"I might as well settle in," Anna told me one fall day in 1993. We had both moved to New York along with about a quarter of our graduating class the year before. "I kept thinking I would start my life someday, and was living out of boxes, until I realized that I was living my life. This is my life!" So she decorated and made a home in her new railroad rental apartment in Chelsea.
I remember at the time wondering when it would feel like I was actually living my life instead of preparing for it. I'd had this idea in my head that the worst day to die was the day after graduating from college. All those years preparing, and the day you could start to do something, finito. That's the way I thought of it. And in 1993 it still felt to me like I hadn't started, hadn't found my groove.

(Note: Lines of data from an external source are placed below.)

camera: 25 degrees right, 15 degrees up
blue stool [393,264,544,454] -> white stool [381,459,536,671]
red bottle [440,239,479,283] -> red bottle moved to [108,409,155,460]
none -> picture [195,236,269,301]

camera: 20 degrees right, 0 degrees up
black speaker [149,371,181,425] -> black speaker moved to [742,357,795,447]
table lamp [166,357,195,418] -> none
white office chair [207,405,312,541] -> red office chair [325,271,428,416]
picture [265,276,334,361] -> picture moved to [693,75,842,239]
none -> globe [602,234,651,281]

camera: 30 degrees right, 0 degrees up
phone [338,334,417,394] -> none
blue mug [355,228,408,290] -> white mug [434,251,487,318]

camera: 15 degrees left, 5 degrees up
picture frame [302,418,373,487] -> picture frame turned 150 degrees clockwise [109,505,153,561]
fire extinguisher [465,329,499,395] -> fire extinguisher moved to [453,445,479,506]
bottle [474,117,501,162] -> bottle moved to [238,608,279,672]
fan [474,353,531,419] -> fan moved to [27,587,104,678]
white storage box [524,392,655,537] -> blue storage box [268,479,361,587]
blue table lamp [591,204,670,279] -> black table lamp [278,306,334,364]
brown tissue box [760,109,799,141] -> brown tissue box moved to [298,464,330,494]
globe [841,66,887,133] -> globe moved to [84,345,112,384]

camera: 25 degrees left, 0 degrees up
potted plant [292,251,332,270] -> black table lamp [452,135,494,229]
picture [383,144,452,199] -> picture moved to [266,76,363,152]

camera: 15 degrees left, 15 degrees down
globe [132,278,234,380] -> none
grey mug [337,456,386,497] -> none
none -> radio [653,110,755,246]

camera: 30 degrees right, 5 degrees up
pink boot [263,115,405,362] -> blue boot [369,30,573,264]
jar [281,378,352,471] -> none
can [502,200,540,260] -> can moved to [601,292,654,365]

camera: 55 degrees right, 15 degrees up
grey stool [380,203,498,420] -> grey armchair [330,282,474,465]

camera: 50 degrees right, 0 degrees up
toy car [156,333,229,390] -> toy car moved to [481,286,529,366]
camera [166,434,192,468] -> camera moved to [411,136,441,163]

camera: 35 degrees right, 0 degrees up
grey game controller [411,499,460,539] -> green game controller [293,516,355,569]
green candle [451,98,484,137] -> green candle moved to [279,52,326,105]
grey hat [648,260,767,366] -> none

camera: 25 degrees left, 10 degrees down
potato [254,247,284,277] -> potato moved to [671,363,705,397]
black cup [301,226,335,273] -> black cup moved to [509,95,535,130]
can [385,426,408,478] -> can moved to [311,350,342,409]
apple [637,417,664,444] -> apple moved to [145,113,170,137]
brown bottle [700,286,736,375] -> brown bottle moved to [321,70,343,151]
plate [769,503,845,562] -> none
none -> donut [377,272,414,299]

It took me until I proposed to my wife in 2002 to actually feel like I was ready to have my life, and not until our daughter arrived in the fall of 05 that I actually started to believe I was living something that felt, to me, "real."
Getting to know our daughter has completely re-calibrated what "real" living feels like to me, however. Sharing my days with her feels completely real and fulfilling. To me a hug, or holding hands with her and my wife for a stroll after dinner is as "real" as I've ever felt doing anything.
And to me every day Catalina spends of her 2 year old self is immensely exciting, but is experientially, it seems to me, a full life, rather than a preparation for some other experience that will be, finally, "real." I find that now at 38 years old I relish things I don't know and learning, much more than things I know, or think I know. And Catalina spends pretty much every minute of her day learning and exploring in this perfect state of practicing.
That's why they say, I guess, that life is about the journey, not the destination. And in life, certainly, the destination is very gravely not a point to rush towards.